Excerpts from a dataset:
◇ ◇ ◇ ◇ ◇ ◇ ◇
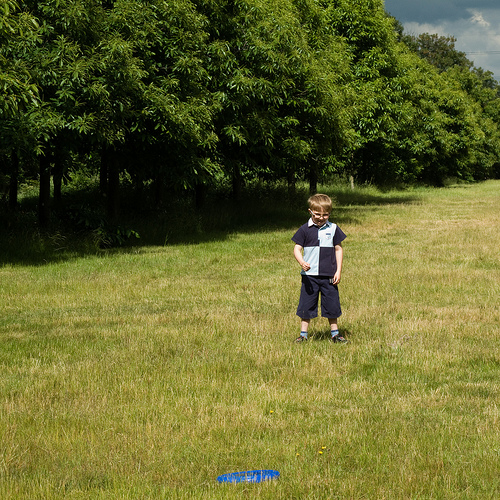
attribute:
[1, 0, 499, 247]
trees — green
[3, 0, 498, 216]
trees — green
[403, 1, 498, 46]
sky — Dark blue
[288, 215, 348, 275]
checkered shirt — blue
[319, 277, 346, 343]
leg — boy's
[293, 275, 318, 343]
leg — boy's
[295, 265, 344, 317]
shorts — blue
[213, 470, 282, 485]
frisbee — blue, circular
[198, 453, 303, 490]
frisbee — blue, plastic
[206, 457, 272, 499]
frisbee — Blue 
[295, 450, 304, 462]
flower — Yellow 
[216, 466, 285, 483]
frisbee — blue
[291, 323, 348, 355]
shoes — blue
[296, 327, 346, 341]
socks — blue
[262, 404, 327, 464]
dandelions — yellow 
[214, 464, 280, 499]
frisbee — blue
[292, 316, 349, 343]
socks — Blue 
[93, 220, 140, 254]
plant — green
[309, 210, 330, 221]
glasses — brown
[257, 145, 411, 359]
boy — little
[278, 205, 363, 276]
shirt — white tee, blue 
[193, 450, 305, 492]
frisbee — blue 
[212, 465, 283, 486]
frisbee — Blue 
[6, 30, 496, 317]
field — bordered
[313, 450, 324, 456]
flower — Yellow 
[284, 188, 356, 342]
boy — young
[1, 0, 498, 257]
tree row — green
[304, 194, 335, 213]
boy's head — brown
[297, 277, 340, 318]
shorts — Black 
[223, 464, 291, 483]
frisbee — blue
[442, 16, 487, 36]
sky — blue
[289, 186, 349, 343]
boy — black, little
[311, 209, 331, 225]
face — boy's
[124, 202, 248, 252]
shadows — Dark 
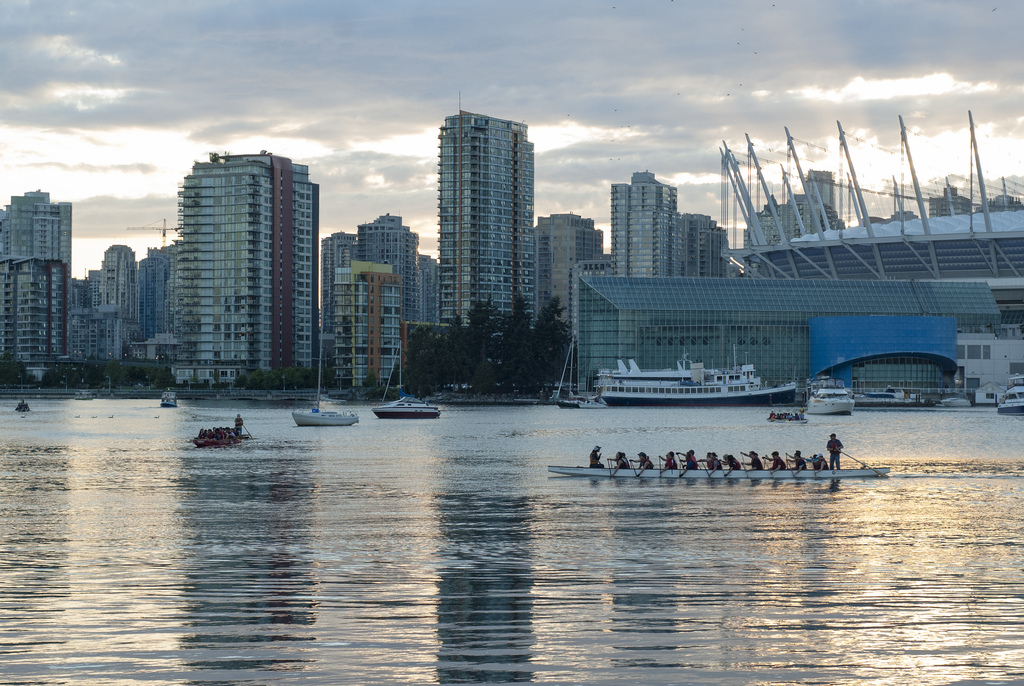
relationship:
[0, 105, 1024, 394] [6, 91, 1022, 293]
building on skyline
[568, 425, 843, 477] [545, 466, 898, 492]
people sitting on canoe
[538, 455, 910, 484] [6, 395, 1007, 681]
canoe on lake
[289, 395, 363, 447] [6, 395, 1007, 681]
boat in lake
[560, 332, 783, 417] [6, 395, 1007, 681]
boat in lake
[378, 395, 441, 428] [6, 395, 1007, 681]
boat in lake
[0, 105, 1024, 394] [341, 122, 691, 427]
building in middle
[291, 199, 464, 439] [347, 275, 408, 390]
building with windows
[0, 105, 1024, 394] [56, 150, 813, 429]
building in background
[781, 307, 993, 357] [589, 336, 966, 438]
wall behind boats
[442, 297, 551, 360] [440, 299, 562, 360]
tree with leaves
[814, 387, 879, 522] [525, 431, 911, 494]
man in canoe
◇ ◇ ◇ ◇ ◇ ◇ ◇
TASK PROMPT:
Rewrite all of the lines above with "attribute" changed to "property", leaving everything else as it is. Omit the pictures from your answer.

RESULT OF THIS EXERCISE:
property:
[1, 0, 499, 247]
trees — green
[3, 0, 498, 216]
trees — green
[403, 1, 498, 46]
sky — Dark blue
[288, 215, 348, 275]
checkered shirt — blue
[319, 277, 346, 343]
leg — boy's
[293, 275, 318, 343]
leg — boy's
[295, 265, 344, 317]
shorts — blue
[213, 470, 282, 485]
frisbee — blue, circular
[198, 453, 303, 490]
frisbee — blue, plastic
[206, 457, 272, 499]
frisbee — Blue 
[295, 450, 304, 462]
flower — Yellow 
[216, 466, 285, 483]
frisbee — blue
[291, 323, 348, 355]
shoes — blue
[296, 327, 346, 341]
socks — blue
[262, 404, 327, 464]
dandelions — yellow 
[214, 464, 280, 499]
frisbee — blue
[292, 316, 349, 343]
socks — Blue 
[93, 220, 140, 254]
plant — green
[309, 210, 330, 221]
glasses — brown
[257, 145, 411, 359]
boy — little
[278, 205, 363, 276]
shirt — white tee, blue 
[193, 450, 305, 492]
frisbee — blue 
[212, 465, 283, 486]
frisbee — Blue 
[6, 30, 496, 317]
field — bordered
[313, 450, 324, 456]
flower — Yellow 
[284, 188, 356, 342]
boy — young
[1, 0, 498, 257]
tree row — green
[304, 194, 335, 213]
boy's head — brown
[297, 277, 340, 318]
shorts — Black 
[223, 464, 291, 483]
frisbee — blue
[442, 16, 487, 36]
sky — blue
[289, 186, 349, 343]
boy — black, little
[311, 209, 331, 225]
face — boy's
[124, 202, 248, 252]
shadows — Dark 
relationship:
[0, 105, 1024, 394] [6, 91, 1022, 293]
building on skyline
[568, 425, 843, 477] [545, 466, 898, 492]
people sitting on canoe
[538, 455, 910, 484] [6, 395, 1007, 681]
canoe on lake
[289, 395, 363, 447] [6, 395, 1007, 681]
boat in lake
[560, 332, 783, 417] [6, 395, 1007, 681]
boat in lake
[378, 395, 441, 428] [6, 395, 1007, 681]
boat in lake
[0, 105, 1024, 394] [341, 122, 691, 427]
building in middle
[291, 199, 464, 439] [347, 275, 408, 390]
building with windows
[0, 105, 1024, 394] [56, 150, 813, 429]
building in background
[781, 307, 993, 357] [589, 336, 966, 438]
wall behind boats
[442, 297, 551, 360] [440, 299, 562, 360]
tree with leaves
[814, 387, 879, 522] [525, 431, 911, 494]
man in canoe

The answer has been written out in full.